Functional equation $(x-y)(f(x)+f(y))=(x+y)f(x-y)$

Question

I have proved that the functional equation, $(x-y)(f(x)+f(y))=(x+y)f(x-y)$, has the following results:

• $f(0)=0$,
• $f$ is an odd function.

It is clear that $f(x)=cx$ for $c \in \mathbb R$ is a solution.
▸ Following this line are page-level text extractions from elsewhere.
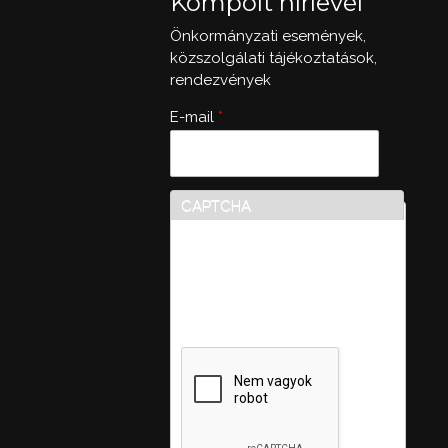
Kompolt hírlevél
Önkormányzati események,
közszolgálati tájékoztatások,
rendezvények
E-mail
*
CAPTCHA
Ez a kérdés teszteli, hogy
vajon ember-e a látogató,
valamint megelőzi az
automatikus kéretlen
üzenetek beküldését.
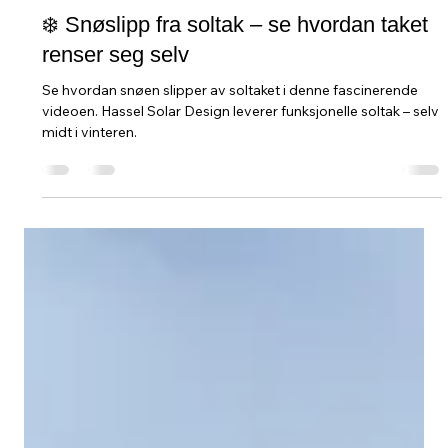
❄️ Snøslipp fra soltak – se hvordan taket
renser seg selv
Se hvordan snøen slipper av soltaket i denne fascinerende
videoen. Hassel Solar Design leverer funksjonelle soltak – selv
midt i vinteren.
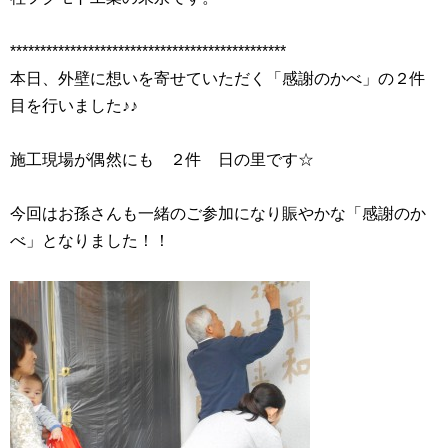
**********************************************
本日、外壁に想いを寄せていただく「感謝のかべ」の２件
目を行いました♪♪
施工現場が偶然にも ２件 日の里です☆
今回はお孫さんも一緒のご参加になり賑やかな「感謝のか
べ」となりました！！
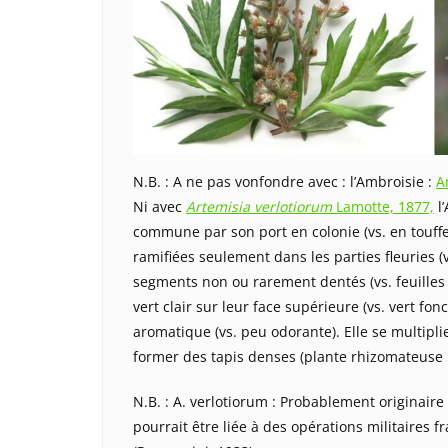
N.B. : A ne pas vonfondre avec : l’Ambroisie :
A
Ni avec
Artemisia verlotiorum
Lamotte, 1877,
l’
commune par son port en colonie (vs. en touffe),
ramifiées seulement dans les parties fleuries (vs
segments non ou rarement dentés (vs. feuilles
vert clair sur leur face supérieure (vs. vert fonc
aromatique (vs. peu odorante). Elle se multipl
former des tapis denses (plante rhizomateuse
N.B. : A. verlotiorum : Probablement originair
pourrait être liée à des opérations militaires 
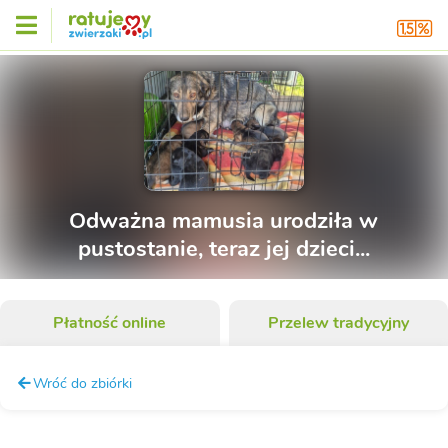
Odważna mamusia urodziła w
pustostanie, teraz jej dzieci...
Płatność online
Przelew tradycyjny
Wróć do zbiórki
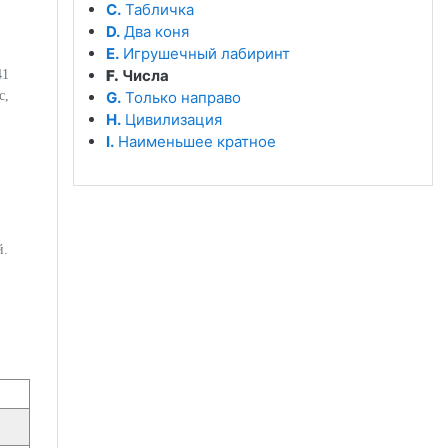
C.
Табличка
D.
Два коня
E.
Игрушечный лабиринт
F.
Числа
41
с,
G.
Только направо
H.
Цивилизация
I.
Наименьшее кратное
й.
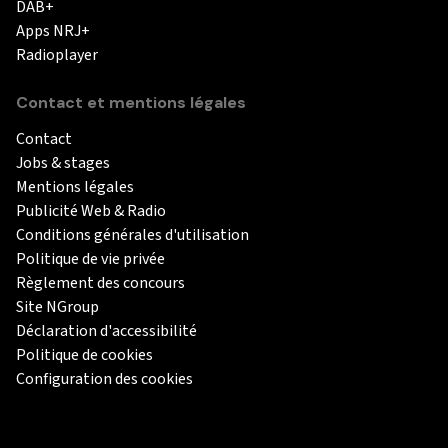
DAB+
Apps NRJ+
Radioplayer
Contact et mentions légales
Contact
Jobs & stages
Mentions légales
Publicité Web & Radio
Conditions générales d'utilisation
Politique de vie privée
Règlement des concours
Site NGroup
Déclaration d'accessibilité
Politique de cookies
Configuration des cookies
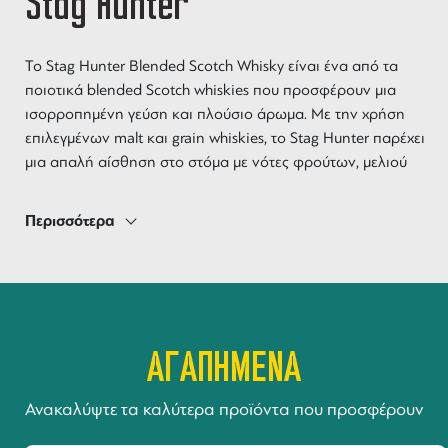
Stag Hunter
Το Stag Hunter Blended Scotch Whisky είναι ένα από τα
ποιοτικά blended Scotch whiskies που προσφέρουν μια
ισορροπημένη γεύση και πλούσιο άρωμα. Με την χρήση
επιλεγμένων malt και grain whiskies, το Stag Hunter παρέχει
μια απαλή αίσθηση στο στόμα με νότες φρούτων, μελιού
και βανίλιας. Το άρωμά του είναι ευχάριστο, ενώ η επίγευσή
του είναι μακρά και ικανοποιητική. Είναι ένα ιδανικό
Περισσότερα
blended Scotch για να απολαμβάνετε σκέτο ή σε διάφορα
κοκτέιλ.
ΑΓΑΠΗΜΕΝΑ
Ανακαλύψτε τα καλύτερα προϊόντα που προσφέρουν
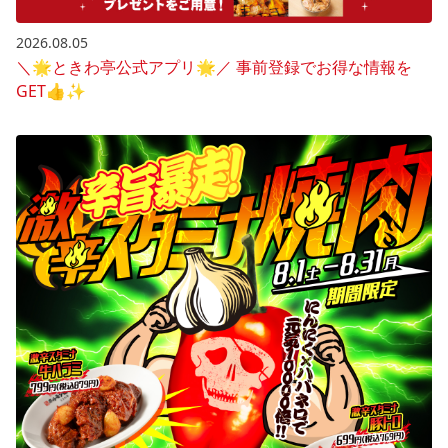
2026.08.05
＼🌟ときわ亭公式アプリ🌟／ 事前登録でお得な情報を
GET👍✨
But I could not conclude my solution.

Answer 1

Let $y = x - 1$. This gives us that $$ f(x) + f(x - 1) = (2x - 1) f(1). \quad (\star) $$

This implies $$ f(x + 1) + f(x) = (2x + 1) f(1) $$ and adding this to Equation $(\star)$ gives us $$ 2f(x) + f(x + 1) + f(x - 1) = 4x f(1). \quad (\star \star) $$

Letting $x = x + 1$ and $y = x - 1$ in the functional equation gives us that $$ 2(f(x + 1) + f(x - 1)) = 2x f(2) \implies f(x + 1) + f(x - 1) = xf(2). $$

Substituting this into Equation $(\star \star)$ gives us $$ f(x) = \frac{1}{2} x \left(4f(1) - f(2) \right) $$ for all $x$.